На основе сведений ::
**1)** Верните без изменений фрагмент текста о палачах от слов "- Парень-то больно" до слов "за три целковых.".
**2)** Ответьте по тексту о палачах, в каком году Медведев судился в Екатеринодаре.
**3)** Определите, соответствуют ли тексту о палачах следующие утверждения, и для каждого ответьте «да» или «нет», приведя точную цитату из текста: (a) Толстых перепорол пятьдесят человек за три целковых; (b) Медведев признаёт, что убил хозяина постоялого двора; (c) в тюрьме, где содержался Медведев, предстояла казнь трёх кавказцев.

Исходный текст ::
═══

Окончив срок каторги, Толстых вышел на поселение с деньгами и занялся торговлей. Он барышничает, скупая и перепродавая разное старье.
Его никто не чурается, - напротив, с ним имеют дело охотно.
- Парень-то больно оборотистый!
Когда я познакомился с Толстых, он переживал трудные времена: кому-то надерзил, и его на месяц отдали "в работу"; назначили рассыльным при тюрьме.
- День денской бегаю. В делах упущенье. Хотя бы вы за меня, ваше высокоблагородие, похлопотали! - просил Толстых. - За что же меня в работу? Затруднительно.
- В палачах, небось, легче было?
- В палачах, известно. Там доход.
- Что же, опять бы в палачи хотелось?
- Зачем? Я и торговлишкой хлеб имею. Палач - дело каторжное. А я теперь - поселенец. Так, порю иногда по вольному найму.
- Как "по вольному найму?"
- Палача в прошлом вот году при тюрьме не было. Никто не хотел. А приговоров накопилось, - исполнять надо. Ну, и перепорол 50 человек за три целковых.
- А правду про тебя, Толстых, рассказывают, что ты нанимался за 15 рублей насмерть запороть арестанта Школкина?
Только посмеивается:
- Сакалин, ваше высокоблагородие!
МЕДВЕДЕВ
Палач Корсаковской тюрьмы, Медведев, быть может, самое отвратительное и несчастное существо на Сахалине.
Вся жизнь его - сплошной трепет.
Проходя мимо тюрьмы, вы увидите у ворот приземистого, нескладного арестанта. Руки, как грабли. Большие оттопырившиеся уши торчат, как лопухи. Маленький красненький нос. Лицо - словно морда огромной летучей мыши.
От ворот он не отходит ни шага. Это - Медведев "гуляет". Он все время держится на глазах у часовых и ни за что не отойдет в сторону.
Будто прикованный!
Медведев и в палачи пошел "из страха".
В 1893 году он судился в Екатеринодаре за убийство хозяина постоялого двора, у которого служил в работниках. Убийство с целью грабежа. Хозяин, по словам Медведева, был ему должен и не отдавал денег.
- По подозрению в убийстве! - говорит Медведев.
И этот человек, вызвавшийся быть палачом, вешавший, - упорно отрицает, что он убил хозяина.
- Не мой грех, да и все.
После того, как мы познакомились больше, Медведев объяснил мне, почему он так упорно отрицает свою вину.
- Не в сознании я судился.
- Ну?
- Ну, и положили мне наказание. А скажу, что я, пожалуй, еще наказание прибавят. Мне теперь говорить нельзя.
В палачи Медведев пошел из страха перед каторгой.
- Слыхал, что в каторге людей под земь сажают. Боялся я шибко. Потому и в палачи вызвался, - думал, в Рассее при тюрьме оставят.
В тюрьме, где содержался Медведев, предстояла казнь двух кавказцев-разбойников. Палача не было, Медведев и "вызвался".
Об этой казни Медведев рассказывает с тем же тупым, спокойным лицом, равнодушно, до сих пор только жалеет, что "не все по положению получил".

═══

Записанные сведения ::
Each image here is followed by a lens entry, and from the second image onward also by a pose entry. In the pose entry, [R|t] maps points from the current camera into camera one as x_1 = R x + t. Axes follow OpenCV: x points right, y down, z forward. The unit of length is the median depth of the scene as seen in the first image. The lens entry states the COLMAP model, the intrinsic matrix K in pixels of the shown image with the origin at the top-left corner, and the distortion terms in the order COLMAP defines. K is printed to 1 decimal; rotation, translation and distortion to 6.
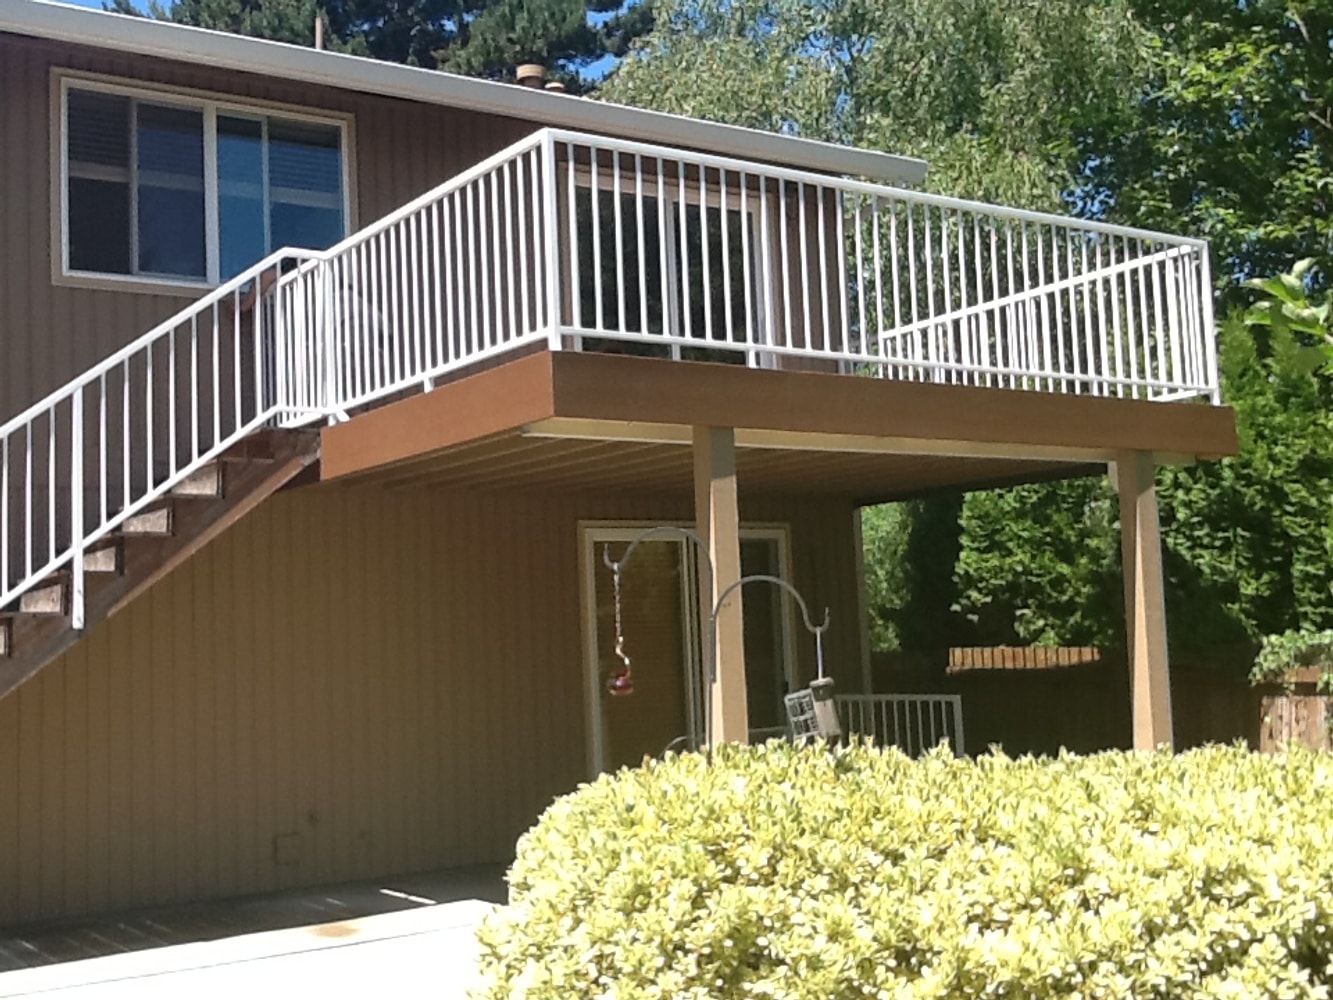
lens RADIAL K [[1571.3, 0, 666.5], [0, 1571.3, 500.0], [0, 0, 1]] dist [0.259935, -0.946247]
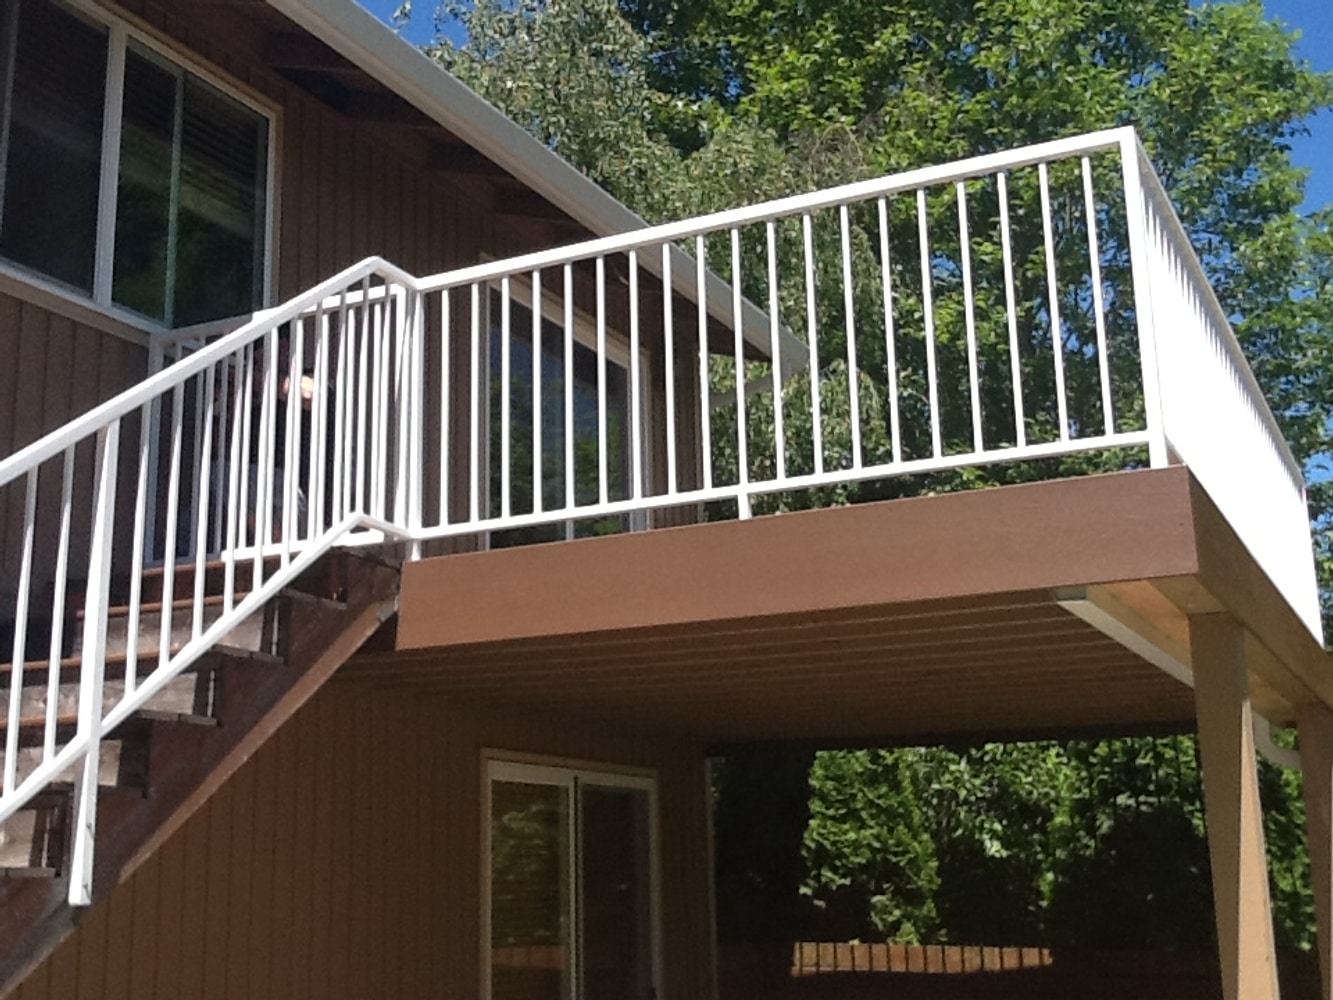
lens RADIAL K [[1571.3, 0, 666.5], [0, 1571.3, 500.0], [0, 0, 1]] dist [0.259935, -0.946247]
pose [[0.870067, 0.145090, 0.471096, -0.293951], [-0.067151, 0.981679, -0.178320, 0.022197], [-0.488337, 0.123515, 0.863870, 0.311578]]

═══

Ответы к заданиям ::
**1)**
- Парень-то больно оборотистый!
Когда я познакомился с Толстых, он переживал трудные времена: кому-то надерзил, и его на месяц отдали "в работу"; назначили рассыльным при тюрьме.
- День денской бегаю. В делах упущенье. Хотя бы вы за меня, ваше высокоблагородие, похлопотали! - просил Толстых. - За что же меня в работу? Затруднительно.
- В палачах, небось, легче было?
- В палачах, известно. Там доход.
- Что же, опять бы в палачи хотелось?
- Зачем? Я и торговлишкой хлеб имею. Палач - дело каторжное. А я теперь - поселенец. Так, порю иногда по вольному найму.
- Как "по вольному найму?"
- Палача в прошлом вот году при тюрьме не было. Никто не хотел. А приговоров накопилось, - исполнять надо. Ну, и перепорол 50 человек за три целковых.

**2)** В 1893 году.

**3)**
(a) Да: «перепорол 50 человек за три целковых».
(b) Нет: «упорно отрицает, что он убил хозяина».
(c) Нет: «предстояла казнь двух кавказцев-разбойников».